=== DIRECTIVE ===
Set down exactly the lines below, starting at the one that contains "Determine whether you" and ending at the one that contains "The first management", with both of those lines included and nothing else.

Data records:
■ ■ ■ ■

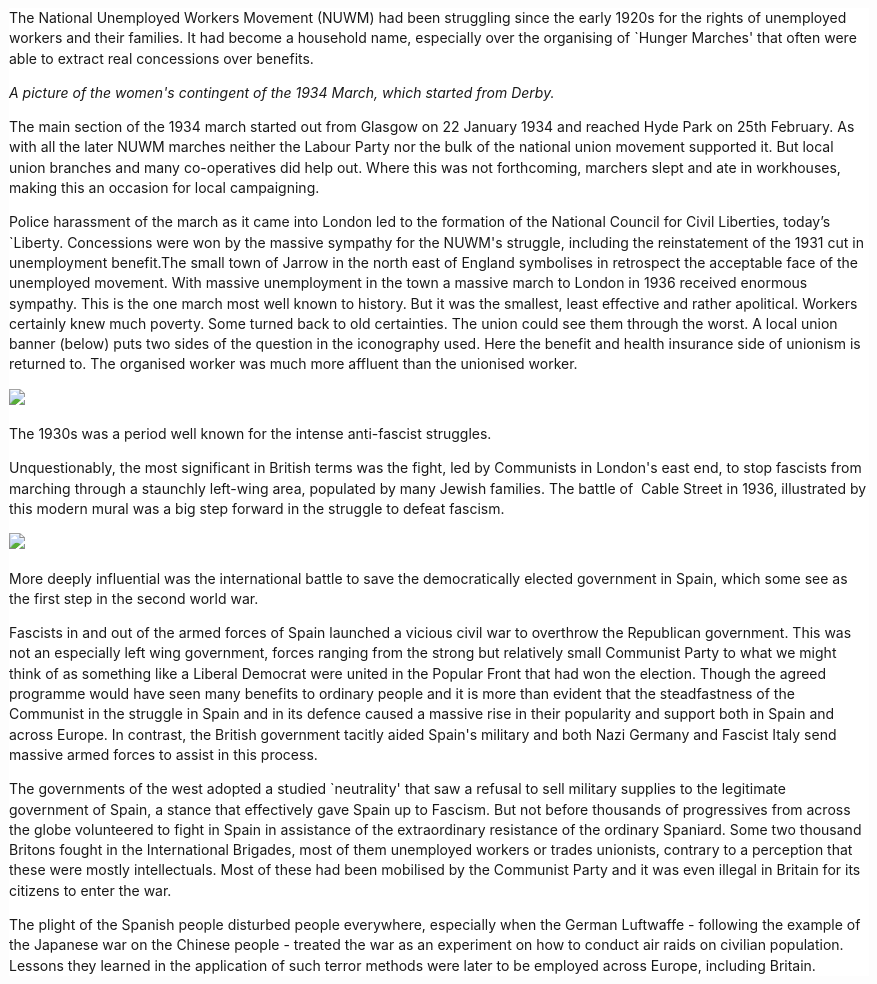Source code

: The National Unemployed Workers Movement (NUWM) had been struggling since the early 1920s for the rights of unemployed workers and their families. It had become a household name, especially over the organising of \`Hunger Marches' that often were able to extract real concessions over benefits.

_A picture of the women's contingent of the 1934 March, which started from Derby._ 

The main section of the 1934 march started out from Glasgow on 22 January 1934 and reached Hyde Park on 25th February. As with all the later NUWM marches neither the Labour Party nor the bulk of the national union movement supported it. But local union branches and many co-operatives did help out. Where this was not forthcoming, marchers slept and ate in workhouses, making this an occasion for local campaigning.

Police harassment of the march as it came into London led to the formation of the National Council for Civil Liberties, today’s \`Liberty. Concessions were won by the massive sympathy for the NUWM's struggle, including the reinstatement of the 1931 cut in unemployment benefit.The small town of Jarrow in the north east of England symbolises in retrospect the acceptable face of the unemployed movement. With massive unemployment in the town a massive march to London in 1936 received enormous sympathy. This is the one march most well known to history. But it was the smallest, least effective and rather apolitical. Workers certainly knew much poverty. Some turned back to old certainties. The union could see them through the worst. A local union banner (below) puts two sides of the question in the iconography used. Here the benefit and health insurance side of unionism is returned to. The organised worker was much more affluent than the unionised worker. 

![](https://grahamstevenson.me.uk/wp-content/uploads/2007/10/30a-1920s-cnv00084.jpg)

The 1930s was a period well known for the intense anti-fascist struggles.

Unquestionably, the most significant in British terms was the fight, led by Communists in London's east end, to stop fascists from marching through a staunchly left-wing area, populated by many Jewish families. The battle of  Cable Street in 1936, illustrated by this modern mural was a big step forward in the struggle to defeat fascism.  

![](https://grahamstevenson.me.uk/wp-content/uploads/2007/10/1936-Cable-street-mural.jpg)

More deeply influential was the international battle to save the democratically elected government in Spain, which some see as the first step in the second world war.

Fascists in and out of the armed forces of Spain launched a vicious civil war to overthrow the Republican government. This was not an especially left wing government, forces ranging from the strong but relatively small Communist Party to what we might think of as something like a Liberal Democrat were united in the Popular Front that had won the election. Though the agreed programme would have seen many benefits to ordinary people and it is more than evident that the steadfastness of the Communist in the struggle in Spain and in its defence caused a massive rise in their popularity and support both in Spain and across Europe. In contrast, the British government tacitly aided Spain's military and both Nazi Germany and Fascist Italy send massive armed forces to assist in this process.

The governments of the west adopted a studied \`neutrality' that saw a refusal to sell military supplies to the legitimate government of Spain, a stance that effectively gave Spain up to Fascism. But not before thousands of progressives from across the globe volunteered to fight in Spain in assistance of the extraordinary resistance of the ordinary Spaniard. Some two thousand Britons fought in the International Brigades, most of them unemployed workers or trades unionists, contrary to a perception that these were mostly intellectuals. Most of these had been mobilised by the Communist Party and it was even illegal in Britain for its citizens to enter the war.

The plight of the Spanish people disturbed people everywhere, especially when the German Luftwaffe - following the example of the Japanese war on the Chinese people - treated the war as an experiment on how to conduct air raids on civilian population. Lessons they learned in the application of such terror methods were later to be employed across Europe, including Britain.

■ ■ ■ ■

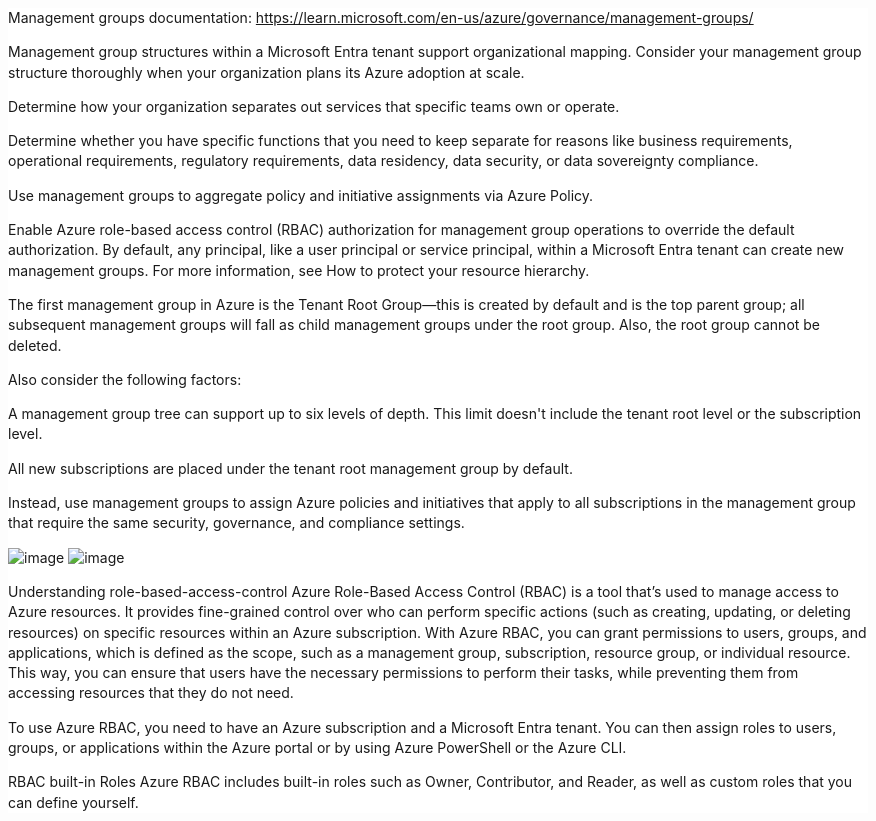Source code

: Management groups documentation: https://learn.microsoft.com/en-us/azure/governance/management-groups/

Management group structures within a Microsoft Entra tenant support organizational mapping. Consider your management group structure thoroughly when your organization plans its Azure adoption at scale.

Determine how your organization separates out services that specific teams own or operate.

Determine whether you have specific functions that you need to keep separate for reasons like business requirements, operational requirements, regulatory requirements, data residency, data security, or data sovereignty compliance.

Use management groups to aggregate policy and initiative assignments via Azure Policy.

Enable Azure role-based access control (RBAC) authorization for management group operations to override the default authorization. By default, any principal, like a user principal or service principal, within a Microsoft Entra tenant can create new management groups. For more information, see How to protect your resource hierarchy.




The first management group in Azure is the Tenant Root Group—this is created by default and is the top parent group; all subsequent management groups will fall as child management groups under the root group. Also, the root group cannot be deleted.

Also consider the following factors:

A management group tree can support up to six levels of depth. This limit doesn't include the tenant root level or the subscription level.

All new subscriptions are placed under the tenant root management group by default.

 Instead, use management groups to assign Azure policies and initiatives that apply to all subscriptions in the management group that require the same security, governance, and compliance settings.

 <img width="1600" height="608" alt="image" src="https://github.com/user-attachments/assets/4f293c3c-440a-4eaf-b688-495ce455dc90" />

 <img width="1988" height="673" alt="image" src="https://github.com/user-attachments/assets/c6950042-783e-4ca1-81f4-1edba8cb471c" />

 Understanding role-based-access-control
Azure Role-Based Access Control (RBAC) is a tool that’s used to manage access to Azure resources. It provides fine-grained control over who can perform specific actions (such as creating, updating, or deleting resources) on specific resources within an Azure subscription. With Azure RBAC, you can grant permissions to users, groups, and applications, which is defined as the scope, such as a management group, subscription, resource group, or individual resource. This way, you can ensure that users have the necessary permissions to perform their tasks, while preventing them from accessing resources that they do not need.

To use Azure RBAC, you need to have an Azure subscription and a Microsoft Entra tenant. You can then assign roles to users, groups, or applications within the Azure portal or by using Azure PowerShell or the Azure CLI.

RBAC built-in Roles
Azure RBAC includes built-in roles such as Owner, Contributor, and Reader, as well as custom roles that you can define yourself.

■ ■ ■ ■

=== REPLY TO THE TASK ===
Determine whether you have specific functions that you need to keep separate for reasons like business requirements, operational requirements, regulatory requirements, data residency, data security, or data sovereignty compliance.

Use management groups to aggregate policy and initiative assignments via Azure Policy.

Enable Azure role-based access control (RBAC) authorization for management group operations to override the default authorization. By default, any principal, like a user principal or service principal, within a Microsoft Entra tenant can create new management groups. For more information, see How to protect your resource hierarchy.




The first management group in Azure is the Tenant Root Group—this is created by default and is the top parent group; all subsequent management groups will fall as child management groups under the root group. Also, the root group cannot be deleted.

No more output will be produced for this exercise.